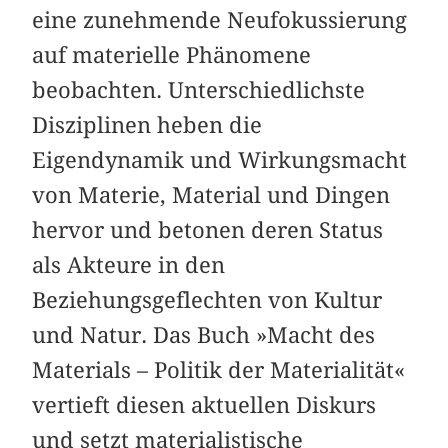
eine zunehmende Neufokussierung
auf materielle Phänomene
beobachten. Unterschiedlichste
Disziplinen heben die
Eigendynamik und Wirkungsmacht
von Materie, Material und Dingen
hervor und betonen deren Status
als Akteure in den
Beziehungsgeflechten von Kultur
und Natur. Das Buch »Macht des
Materials – Politik der Materialität«
vertieft diesen aktuellen Diskurs
und setzt materialistische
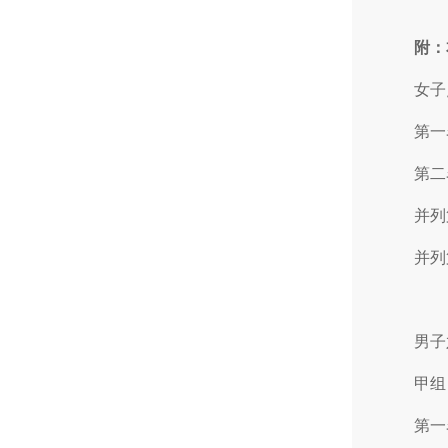
附：
女子
第一
第二
并列
并列
男子
甲组
第一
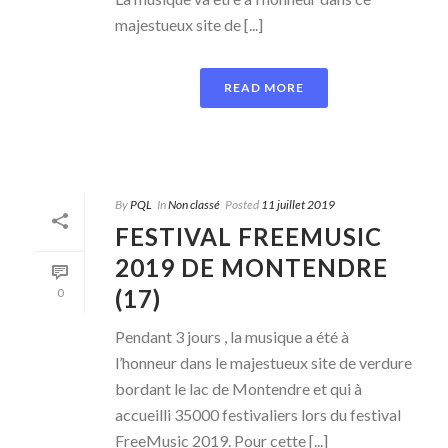
majestueux site de [...]
READ MORE
By
PQL
In
Non classé
Posted
11 juillet 2019
FESTIVAL FREEMUSIC
2019 DE MONTENDRE
(17)
0
Pendant 3 jours , la musique a été à
l’honneur dans le majestueux site de verdure
bordant le lac de Montendre et qui à
accueilli 35000 festivaliers lors du festival
FreeMusic 2019. Pour cette [...]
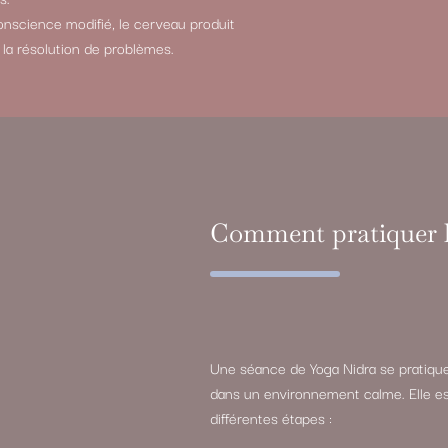
nscience modifié, le cerveau produit
t la résolution de problèmes.
Comment pratiquer l
Une séance de Yoga Nidra se pratique
dans un environnement calme. Elle e
différentes étapes :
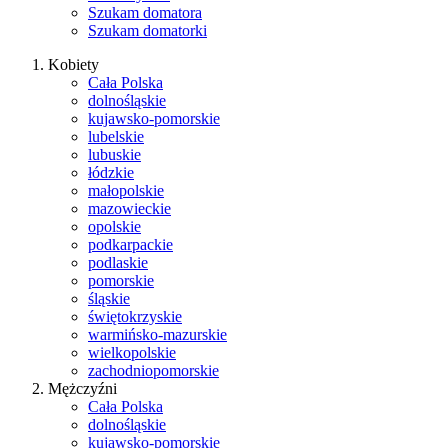
Szukam domatora
Szukam domatorki
Kobiety
Cała Polska
dolnośląskie
kujawsko-pomorskie
lubelskie
lubuskie
łódzkie
małopolskie
mazowieckie
opolskie
podkarpackie
podlaskie
pomorskie
śląskie
świętokrzyskie
warmińsko-mazurskie
wielkopolskie
zachodniopomorskie
Mężczyźni
Cała Polska
dolnośląskie
kujawsko-pomorskie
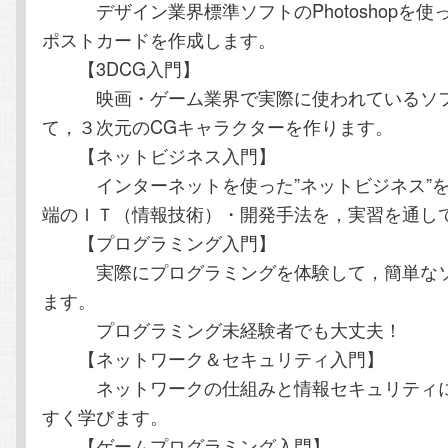
デザイン業界標準ソフトのPhotoshopを使
ポストカードを作成します。
【3DCG入門】
映画・ゲーム業界で実際に使われているソフト
て，３次元のCGキャラクターを作ります。
【ネットビジネス入門】
インターネットを使った”ネットビジネス”を
端のＩＴ（情報技術）・開発手法を，実習を通し
【プログラミング入門】
実際にプログラミングを体験して，簡単なソ
ます。
プログラミング未経験者でも大丈夫！
【ネットワーク＆セキュリティ入門】
ネットワークの仕組みと情報セキュリティに
すく学びます。
【ゲームプログラミング入門】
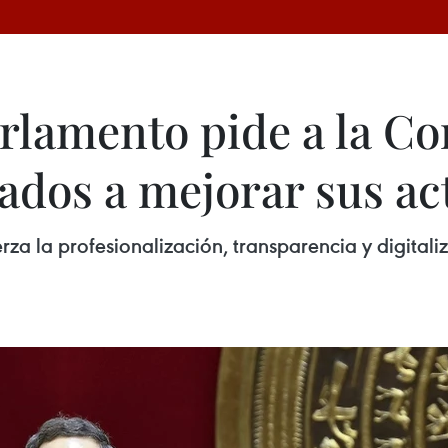
arlamento pide a la C
ados a mejorar sus ac
a la profesionalización, transparencia y digital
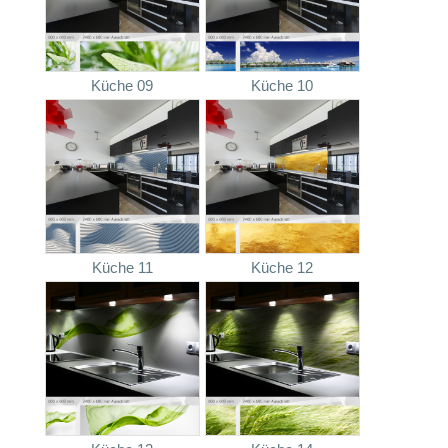
Küche 09
Küche 10
Küche 11
Küche 12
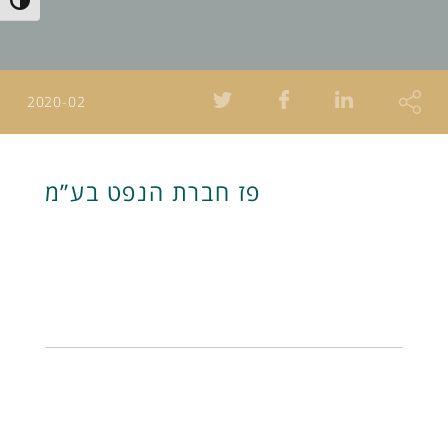
Toggle High Contrast
2020-02
פז חברת הנפט בע”מ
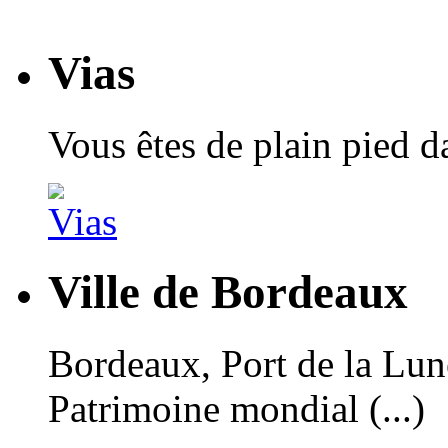
Vias
Vous êtes de plain pied 
Ville de Bordeaux
Bordeaux, Port de la Lune,
Patrimoine mondial (...)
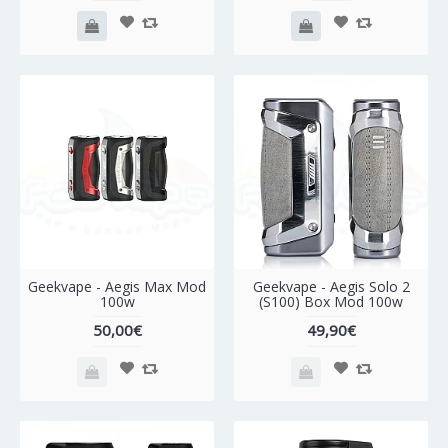
Geekvape - Aegis Max Mod
Geekvape - Aegis Solo 2
100w
(S100) Box Mod 100w
50,00€
49,90€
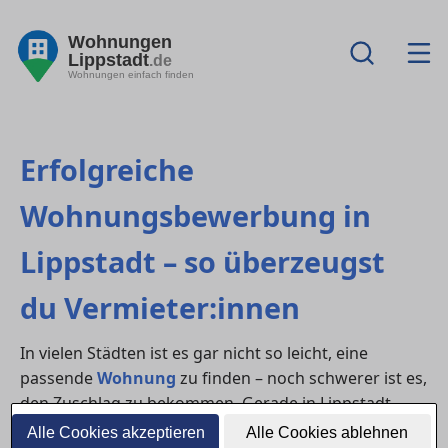
Wohnungen
Lippstadt
.de
Wohnungen einfach finden
Erfolgreiche
Wohnungsbewerbung in
Lippstadt – so überzeugst
du Vermieter:innen
In vielen Städten ist es gar nicht so leicht, eine
passende
Wohnung
zu finden – noch schwerer ist es,
den Zuschlag zu bekommen. Gerade in Lippstadt
gehört häufig zu den Regionen mit hoher Nachfrage.
Alle Cookies akzeptieren
Alle Cookies ablehnen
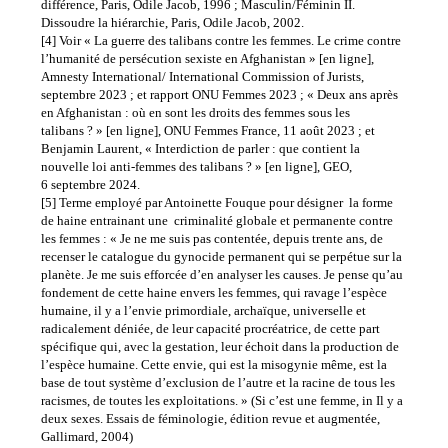
différence, Paris, Odile Jacob, 1996 ; Masculin/Féminin II.
Dissoudre la hiérarchie, Paris, Odile Jacob, 2002.
[4] Voir « La guerre des talibans contre les femmes. Le crime contre
l’humanité de persécution sexiste en Afghanistan » [en ligne],
Amnesty International/ International Commission of Jurists,
septembre 2023 ; et rapport ONU Femmes 2023 ; « Deux ans après
en Afghanistan : où en sont les droits des femmes sous les
talibans ? » [en ligne], ONU Femmes France, 11 août 2023 ; et
Benjamin Laurent, « Interdiction de parler : que contient la
nouvelle loi anti-femmes des talibans ? » [en ligne], GEO,
6 septembre 2024.
[5] Terme employé par Antoinette Fouque pour désigner la forme
de haine entrainant une criminalité globale et permanente contre
les femmes : « Je ne me suis pas contentée, depuis trente ans, de
recenser le catalogue du gynocide permanent qui se perpétue sur la
planète. Je me suis efforcée d’en analyser les causes. Je pense qu’au
fondement de cette haine envers les femmes, qui ravage l’espèce
humaine, il y a l’envie primordiale, archaïque, universelle et
radicalement déniée, de leur capacité procréatrice, de cette part
spécifique qui, avec la gestation, leur échoit dans la production de
l’espèce humaine. Cette envie, qui est la misogynie même, est la
base de tout système d’exclusion de l’autre et la racine de tous les
racismes, de toutes les exploitations. » (Si c’est une femme, in Il y a
deux sexes. Essais de féminologie, édition revue et augmentée,
Gallimard, 2004)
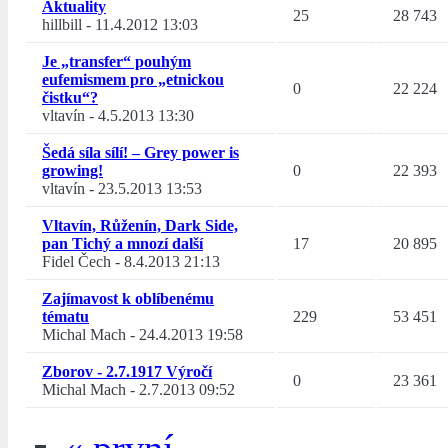
Aktuality
25
28 743
hillbill
-
11.4.2012 13:03
Je „transfer“ pouhým
eufemismem pro „etnickou
0
22 224
čistku“?
vltavín
-
4.5.2013 13:30
Šedá síla sílí! – Grey power is
growing!
0
22 393
vltavín
-
23.5.2013 13:53
Vltavín, Růženín, Dark Side,
pan Tichý a mnozí další
17
20 895
Fidel Čech
-
8.4.2013 21:13
Zajímavost k oblíbenému
tématu
229
53 451
Michal Mach
-
24.4.2013 19:58
Zborov - 2.7.1917 Výročí
0
23 361
Michal Mach
-
2.7.2013 09:52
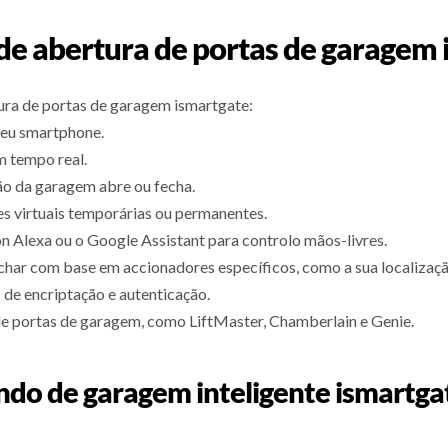
 de abertura de portas de garagem 
ura de portas de garagem ismartgate:
seu smartphone.
m tempo real.
ão da garagem abre ou fecha.
s virtuais temporárias ou permanentes.
 Alexa ou o Google Assistant para controlo mãos-livres.
char com base em accionadores específicos, como a sua localizaç
de encriptação e autenticação.
e portas de garagem, como LiftMaster, Chamberlain e Genie.
ndo de garagem inteligente ismartg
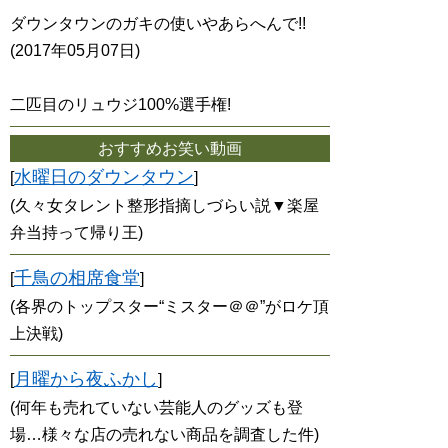
ダウンタウンのガキの使いやあらへんで!!
(2017年05月07日)
二匹目のリュウジ100%選手権!
おすすめお笑い動画
水曜日のダウンタウン
[
]
(久々女タレント整形指摘しづらい説▼楽屋
弁当持って帰り王)
千鳥の相席食堂
[
]
(各界のトップスター“ミスター＠＠”がロケ頂
上決戦)
月曜から夜ふかし
[
]
(何年も売れていない芸能人のグッズも登
場…様々な店の売れない商品を調査した件)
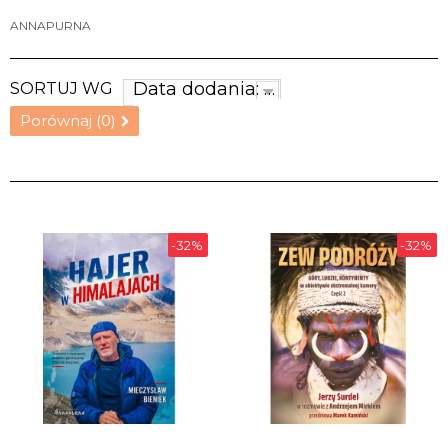
ANNAPURNA
Data dodania: najnowsze
SORTUJ WG
Porównaj (
0
)
-32%
-32%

⁂

YOUR OBJECTIVE — Each entry should be output word for word, with no pictures carried over.

SOLUTION —
eine zunehmende Neufokussierung
auf materielle Phänomene
beobachten. Unterschiedlichste
Disziplinen heben die
Eigendynamik und Wirkungsmacht
von Materie, Material und Dingen
hervor und betonen deren Status
als Akteure in den
Beziehungsgeflechten von Kultur
und Natur. Das Buch »Macht des
Materials – Politik der Materialität«
vertieft diesen aktuellen Diskurs
und setzt materialistische
附：
女子
第一
第二
并列
并列
男子
甲组
第一
majestueux site de [...]
READ MORE
By
PQL
In
Non classé
Posted
11 juillet 2019
FESTIVAL FREEMUSIC
2019 DE MONTENDRE
(17)
0
Pendant 3 jours , la musique a été à
l’honneur dans le majestueux site de verdure
bordant le lac de Montendre et qui à
accueilli 35000 festivaliers lors du festival
FreeMusic 2019. Pour cette [...]
nscience modifié, le cerveau produit
t la résolution de problèmes.
Comment pratiquer l
Une séance de Yoga Nidra se pratique
dans un environnement calme. Elle e
différentes étapes :
Szukam domatora
Szukam domatorki
Kobiety
Cała Polska
dolnośląskie
kujawsko-pomorskie
lubelskie
lubuskie
łódzkie
małopolskie
mazowieckie
opolskie
podkarpackie
podlaskie
pomorskie
śląskie
świętokrzyskie
warmińsko-mazurskie
wielkopolskie
zachodniopomorskie
Mężczyźni
Cała Polska
dolnośląskie
kujawsko-pomorskie
デザイン業界標準ソフトのPhotoshopを使
ポストカードを作成します。
【3DCG入門】
映画・ゲーム業界で実際に使われているソフト
て，３次元のCGキャラクターを作ります。
【ネットビジネス入門】
インターネットを使った”ネットビジネス”を
端のＩＴ（情報技術）・開発手法を，実習を通し
【プログラミング入門】
実際にプログラミングを体験して，簡単なソ
ます。
プログラミング未経験者でも大丈夫！
【ネットワーク＆セキュリティ入門】
ネットワークの仕組みと情報セキュリティに
すく学びます。
【ゲームプログラミング入門】
arlamento pide a la C
ados a mejorar sus ac
a la profesionalización, transparencia y digital
Küche 09
Küche 10
Küche 11
Küche 12
Toggle High Contrast
2020-02
פז חברת הנפט בע”מ
Vias
Vous êtes de plain pied 
Ville de Bordeaux
Bordeaux, Port de la Lune,
Patrimoine mondial (...)
Geekvape - Aegis Max Mod
Geekvape - Aegis Solo 2
100w
(S100) Box Mod 100w
50,00€
49,90€
Wohnungen
Lippstadt
.de
Wohnungen einfach finden
Erfolgreiche
Wohnungsbewerbung in
Lippstadt – so überzeugst
du Vermieter:innen
In vielen Städten ist es gar nicht so leicht, eine
passende
Wohnung
zu finden – noch schwerer ist es,
den Zuschlag zu bekommen. Gerade in Lippstadt
gehört häufig zu den Regionen mit hoher Nachfrage.
Alle Cookies akzeptieren
Alle Cookies ablehnen
différence, Paris, Odile Jacob, 1996 ; Masculin/Féminin II.
Dissoudre la hiérarchie, Paris, Odile Jacob, 2002.
[4] Voir « La guerre des talibans contre les femmes. Le crime contre
l’humanité de persécution sexiste en Afghanistan » [en ligne],
Amnesty International/ International Commission of Jurists,
septembre 2023 ; et rapport ONU Femmes 2023 ; « Deux ans après
en Afghanistan : où en sont les droits des femmes sous les
talibans ? » [en ligne], ONU Femmes France, 11 août 2023 ; et
Benjamin Laurent, « Interdiction de parler : que contient la
nouvelle loi anti-femmes des talibans ? » [en ligne], GEO,
6 septembre 2024.
[5] Terme employé par Antoinette Fouque pour désigner la forme
de haine entrainant une criminalité globale et permanente contre
les femmes : « Je ne me suis pas contentée, depuis trente ans, de
recenser le catalogue du gynocide permanent qui se perpétue sur la
planète. Je me suis efforcée d’en analyser les causes. Je pense qu’au
fondement de cette haine envers les femmes, qui ravage l’espèce
humaine, il y a l’envie primordiale, archaïque, universelle et
radicalement déniée, de leur capacité procréatrice, de cette part
spécifique qui, avec la gestation, leur échoit dans la production de
l’espèce humaine. Cette envie, qui est la misogynie même, est la
base de tout système d’exclusion de l’autre et la racine de tous les
racismes, de toutes les exploitations. » (Si c’est une femme, in Il y a
deux sexes. Essais de féminologie, édition revue et augmentée,
Gallimard, 2004)
Aktuality
25
28 743
hillbill
-
11.4.2012 13:03
Je „transfer“ pouhým
eufemismem pro „etnickou
0
22 224
čistku“?
vltavín
-
4.5.2013 13:30
Šedá síla sílí! – Grey power is
growing!
0
22 393
vltavín
-
23.5.2013 13:53
Vltavín, Růženín, Dark Side,
pan Tichý a mnozí další
17
20 895
Fidel Čech
-
8.4.2013 21:13
Zajímavost k oblíbenému
tématu
229
53 451
Michal Mach
-
24.4.2013 19:58
Zborov - 2.7.1917 Výročí
0
23 361
Michal Mach
-
2.7.2013 09:52
 de abertura de portas de garagem 
ura de portas de garagem ismartgate:
seu smartphone.
m tempo real.
ão da garagem abre ou fecha.
s virtuais temporárias ou permanentes.
 Alexa ou o Google Assistant para controlo mãos-livres.
char com base em accionadores específicos, como a sua localizaç
de encriptação e autenticação.
e portas de garagem, como LiftMaster, Chamberlain e Genie.
ndo de garagem inteligente ismartg
ダウンタウンのガキの使いやあらへんで!!
(2017年05月07日)
二匹目のリュウジ100%選手権!
おすすめお笑い動画
水曜日のダウンタウン
[
]
(久々女タレント整形指摘しづらい説▼楽屋
弁当持って帰り王)
千鳥の相席食堂
[
]
(各界のトップスター“ミスター＠＠”がロケ頂
上決戦)
月曜から夜ふかし
[
]
(何年も売れていない芸能人のグッズも登
場…様々な店の売れない商品を調査した件)
ANNAPURNA
Data dodania: najnowsze
SORTUJ WG
Porównaj (
0
)
-32%
-32%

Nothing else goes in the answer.